孔令慈被果子汁呛了喉咙,大声咳嗽起来,边咳边尖叫:“你疯了。”
“也许罢,不疯不成魔,幸好还有你这个朋友可以说说心事,否则一直憋在肚子里,我会很痛苦。”冷静咬了一口脆甜的果子,又想起司马南曾经的承诺,种一片桃树,春天赏花儿,夏天吃果子,像无所事事的狗一样在花丛中徜徉,像午后慵懒的猫一样躲在树阴下睡觉。。。。。。
孔令慈默默吃着果子,不再讲话。
其实现在冷静说什么她都信。
她不断的犯错儿,若论罪,她那颗脑袋不知道要被砍多少次,可一直到现在还好好长在颈子,也真是个让她不能够不叹服的奇事一件。
可是对于她爱上花匠这件事,孔令慈却觉得有些不能接受。
根本不可能的事!
若是她想爱上一个花匠,又何必进后宫来受这份搓磨,浣衣局里也不是没有花匠,若找一个,现在也该有五六七八个孩子了。
“那个花匠长的很像司马南?”孔令慈试着问道。
冷静摇头:“他长的很丑,丑的你看了一眼,绝对不想再看第二眼。”
“那他学问很好,能与你对诗谈词?”孔令慈瞪大双眼。
冷静摇头:“他又聋又哑。”
“你去再拿几个果子给你吃,嗓子干。”孔令慈指挥她,已经是一肚子气,怕自己实在压不住,会骂她水性扬花,不如吃几个果子压一压。
“因为他不是长的像司马南,而是因为他就是司马南。”冷静慢慢的又说一句。
孔令慈一屁股蹲坐到地上,张大嘴巴,半天没反应过来。
“我不知道司马南为什么会变的那么丑陋不堪,也不知道他为什么会变的又聋又哑,更不知道他为什么看见我一点反应都没有,可我确定,他就是司马南,他怕我深宫寂寞,就算知道宫内危险重重,也要进来陪我。”
冷静面带微笑的说道。
孔令慈从牢门的栅栏空隙中伸出手来,摸摸冷静的额头,叹气:“冷静,听说此番去江南,带了个厉害的御医回来,你该让他好好给你瞧瞧,你这是病,得好好治。”
冷静将头埋到膝盖间,呻吟:“我也希望我是病了。”
两人正说着,只见贵喜一脸欢喜的跑过来,撩衣跪下,先呼了声娘娘千岁千千岁,方才起身过来开牢门。

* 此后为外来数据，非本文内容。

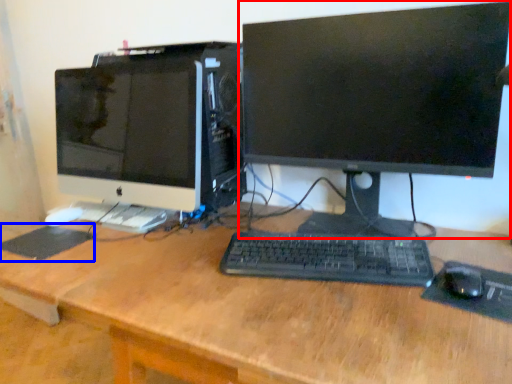
Question: Among these objects, which one is farthest to the camera, computer monitor (highlighted by a red box) or mousepad (highlighted by a blue box)?

Choices:
 (A) computer monitor
 (B) mousepad

Answer: (B)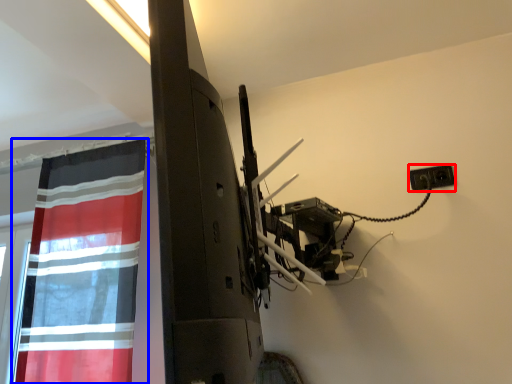
Question: Which object appears farthest to the camera in this image, electric outlet (highlighted by a red box) or curtain (highlighted by a blue box)?

Choices:
 (A) electric outlet
 (B) curtain

Answer: (A)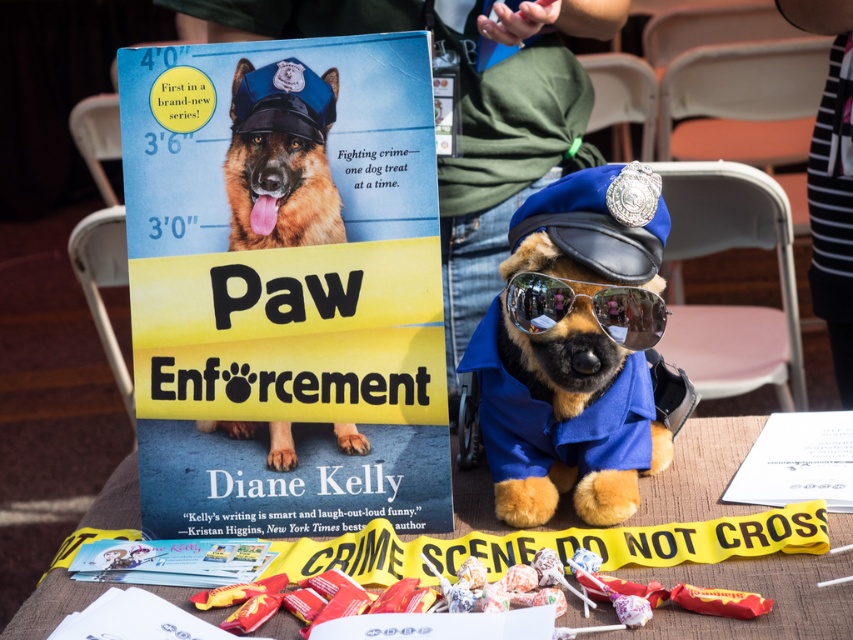
Question: Among these points, which one is nearest to the camera?

Choices:
 (A) pos(782,612)
 (B) pos(602,580)
 (C) pos(282,81)
 (D) pos(614,340)

Answer: (A)

Question: Among these objects, which one is farthest from the camera?

Choices:
 (A) reflective plastic goggles at center
 (B) shiny brown fur at center
 (C) wooden table at center

Answer: (B)

Question: Considering the real-world distances, which object is farthest from the matte plastic candy at lower center?

Choices:
 (A) wooden table at center
 (B) reflective plastic goggles at center
 (C) shiny brown fur at center

Answer: (C)

Question: Is matte plastic candy at lower center smaller than reflective plastic goggles at center?

Choices:
 (A) yes
 (B) no

Answer: (B)

Question: Is wooden table at center wider than shiny brown fur at center?

Choices:
 (A) no
 (B) yes

Answer: (B)

Question: Is wooden table at center bigger than matte plastic candy at lower center?

Choices:
 (A) yes
 (B) no

Answer: (A)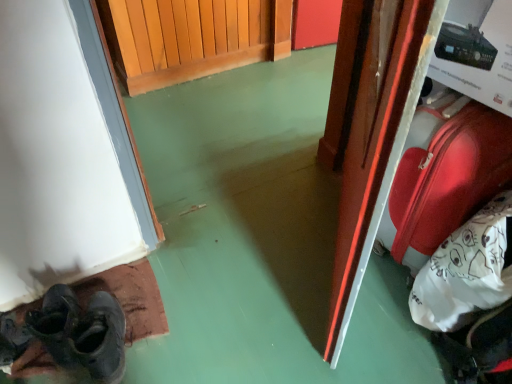
Where is `free space in front of glossy wood door at right`? free space in front of glossy wood door at right is located at coordinates (323, 323).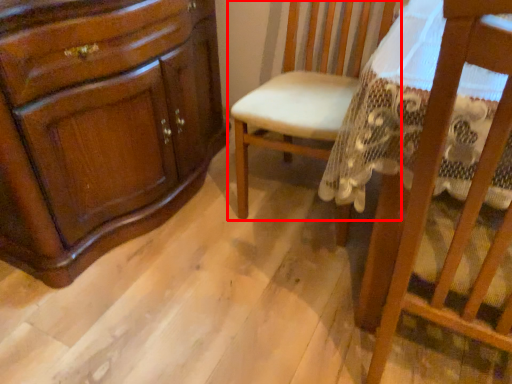
Question: From the image's perspective, where is chair (annotated by the red box) located in relation to chair in the image?

Choices:
 (A) below
 (B) above

Answer: (B)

冷静从地上爬起来,拍着身上的尘土,冷声道:“谁给了你胆量了?不是不敢放人么?”
“李进忠那小子在御花园遇上了初公公,初公公正要来宣皇上口喻,放了孔司珍呢,奴才也真是多事,该打,贵妃娘娘叫放人,那指定是有皇上的旨意,是奴才糊涂了。”
贵喜躬着腰,满脸陪笑,自己扇了自己几个耳括子。
冷静不理他,拉着孔令慈的手走出监牢。